Il y avait au pays une jeune fille qui avait un grand voile sur le visage, un voile couleur de nuage. Sa peau était noire, son regard sombre comme une pluie d’orage. On disait d’elle : « C’est une étrangère. » De ses parentz aussi on disait : « Ce sont des étrangerz. » Et un jour on voulut les chasser. « Hors de question », dit la jeune fille. Mais elle n’eut bientôt pas le choix : elle fut bannie du pays et dut partir avec ses parentz vers la mer.
Sur la route qui devait la conduire jusqu’à la mer, elle vit un petit caillou noir au milieu des cailloux blancs. Elle dit : « Petit caillou, petit caillou, comment fais-tu pour être un caillou noir parmi les cailloux blancs ? » Le caillou lui répondit : « Prends-moi dans ta poche et je te donnerai bientôt la réponse. » Alors, la jeune fille ni une ni deux prit le caillou, le mit dans sa poche, après quoi elle poursuivit sa route avec ses parentz.

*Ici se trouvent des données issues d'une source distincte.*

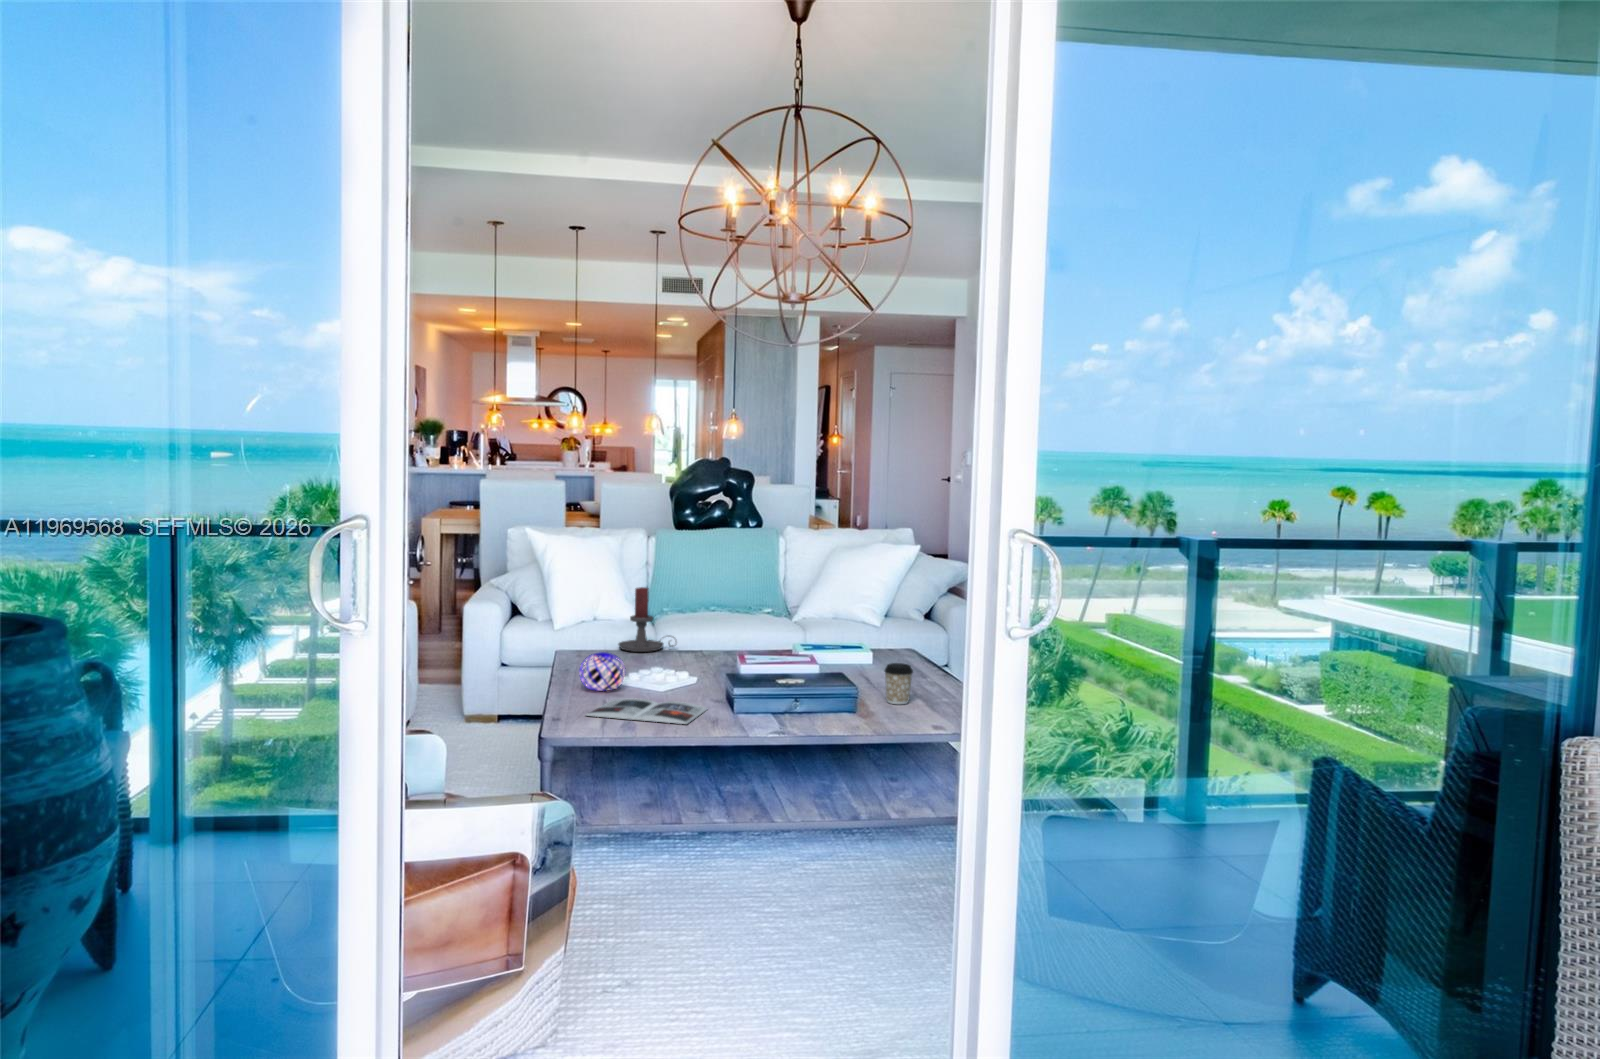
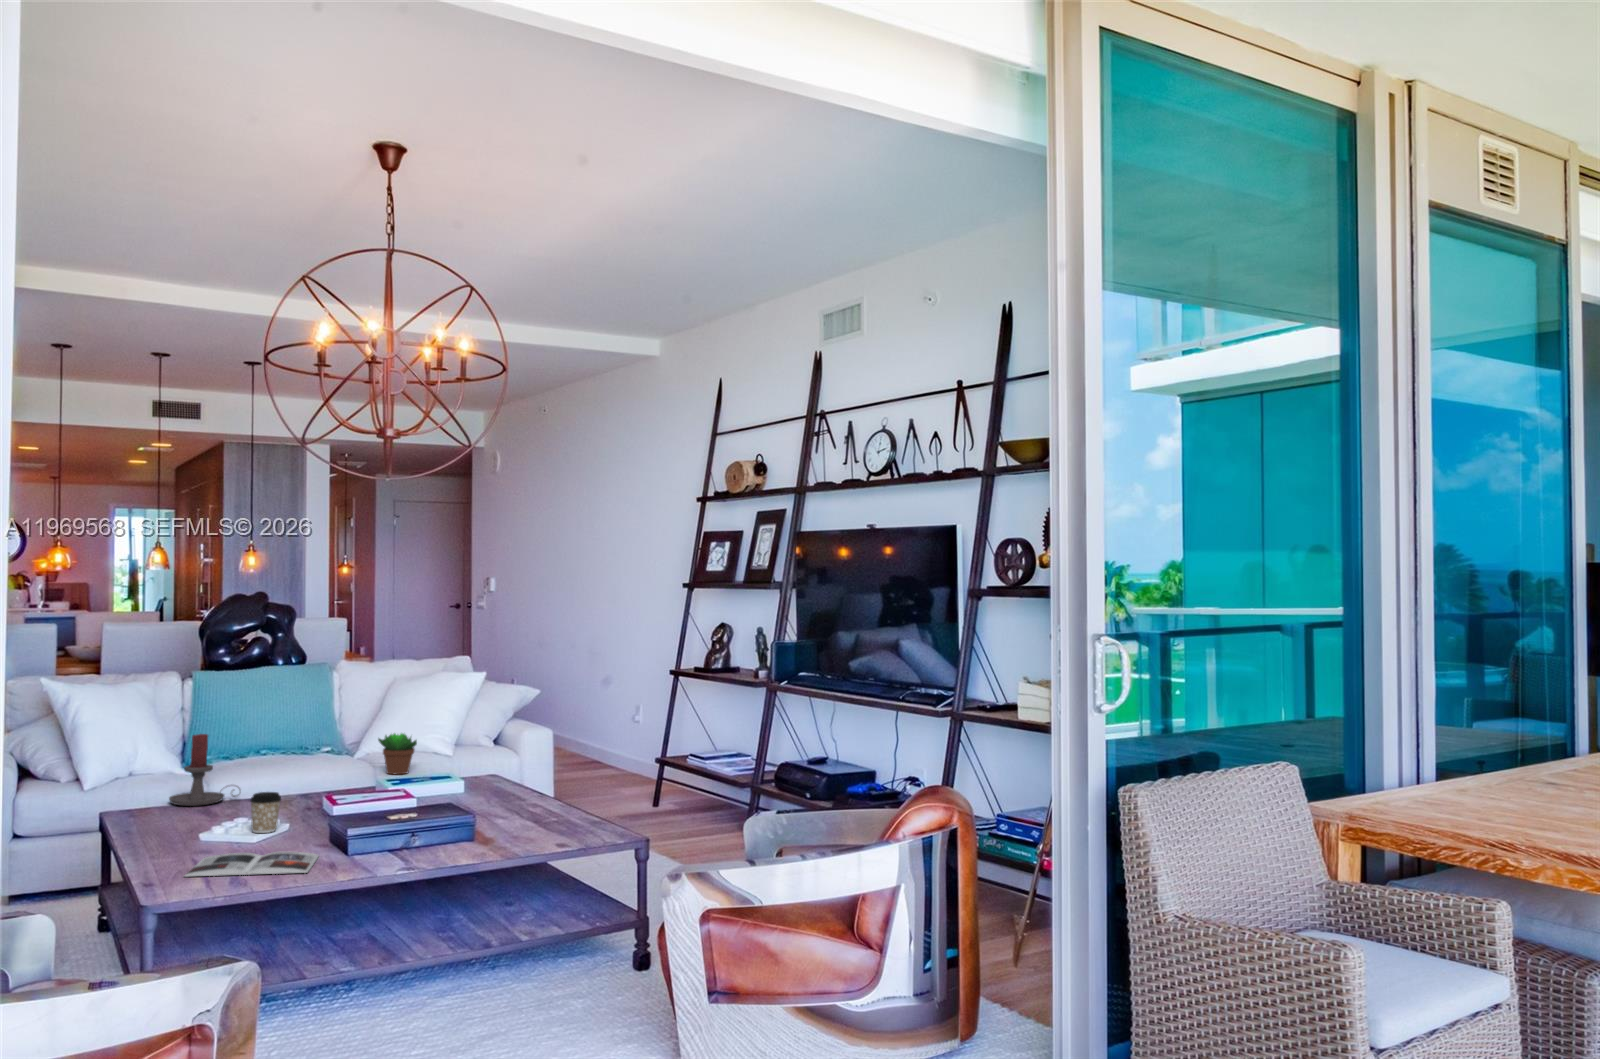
succulent plant: none [807,596,846,637] -> present [378,733,417,774]
decorative orb: present [579,652,626,691] -> none [156,807,212,850]
coffee cup: present [885,663,913,704] -> present [250,792,281,833]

Plus loin, elle rencontra une colombe noire parmi les colombes blanches. Elle dit : « Petite colombe, petite colombe, comment fais-tu pour être une colombe noire parmi les colombes blanches ? » La colombe lui répondit : « Prends-moi sur ton épaule et je te donnerai bientôt la réponse. » Alors, la jeune fille ni une ni deux prit la colombe sur son épaule, après quoi elle poursuivit sa route avec ses parentz.
Quelques instants s’écoulèrent, quand elle vit bientôt à ses pieds parmi les marguerites blanches, une marguerite noire. Elle dit : « Petite marguerite, petite marguerite, comment fais-tu pour être une marguerite noire parmi les marguerites blanches ? » La marguerite lui répondit : « Cueille-moi, mets-moi dans tes cheveux et je te donnerai bientôt la réponse. » Alors, la jeune fille ni une ni deux cueillit la marguerite noire, la mit dans ses cheveux et poursuivit sa route avec ses parentz.
Bientôt, elle arriva devant la mer.
Le caillou noir lui dit alors : « Jette-moi dans la mer pour faire des ricochets. » La jeune fille s’exécuta, et le caillou rebondit sur les vagues, une fois, deux fois, trois fois jusqu’à disparaître.
La colombe noire lui dit alors : « Lance-moi vers le ciel pour que je m’envole. » La jeune fille s’exécuta, et la colombe s’envola, battant de l’aile, une fois, deux fois, trois fois jusqu’à disparaître.
La marguerite noire lui dit alors : « Enlève mes pétales un par un par pour que je te dise si l’on t’aime ou non. » La jeune fille s’exécuta, enlevant chaque pétale, les arrachant une fois, deux fois, trois fois jusqu’à ce que la marguerite fut entièrement défaite.
Après cela, elle se lamenta : « Ils m’avaient promis une réponse ! Mais je les ai perdus désormais.»
Alors, une voix venue de la mer, du ciel et de la terre lui dit : « Le caillou que tu as jeté dans la mer, c’est l’exilae qui traverse les eaux. La colombe que tu as élevée vers le ciel, c’est lae persécutae qui rend son âme à Diex. La marguerite que tu as dépouillée, c’est l’opprimae que l’on tourmente. »
La jeune fille demanda : « Que dois-je faire à présent ? »
La voix répondit : « Retrouve le caillou englouti par les flots, empêche la colombe de s’enfuir davantage et redonne sa parure au cœur de la marguerite. — Mais c’est impossible ! s’exclama la jeune fille. Ne puis-je pas faire autre chose ? — Si, mais c’est une chose plus difficile encore. — Dis-la moi. — Ne laisse pas ta voix être engloutie par le silence ; ne t’enfuis pas face à ce monde, en y préférant le ciel, quand bien même serait-il injuste ; et redonne à ton cœur tout dépouillé dignité et force. »
La jeune fille fut bientôt contrainte de traverser la mer. Le reste de l’histoire est encore à écrire.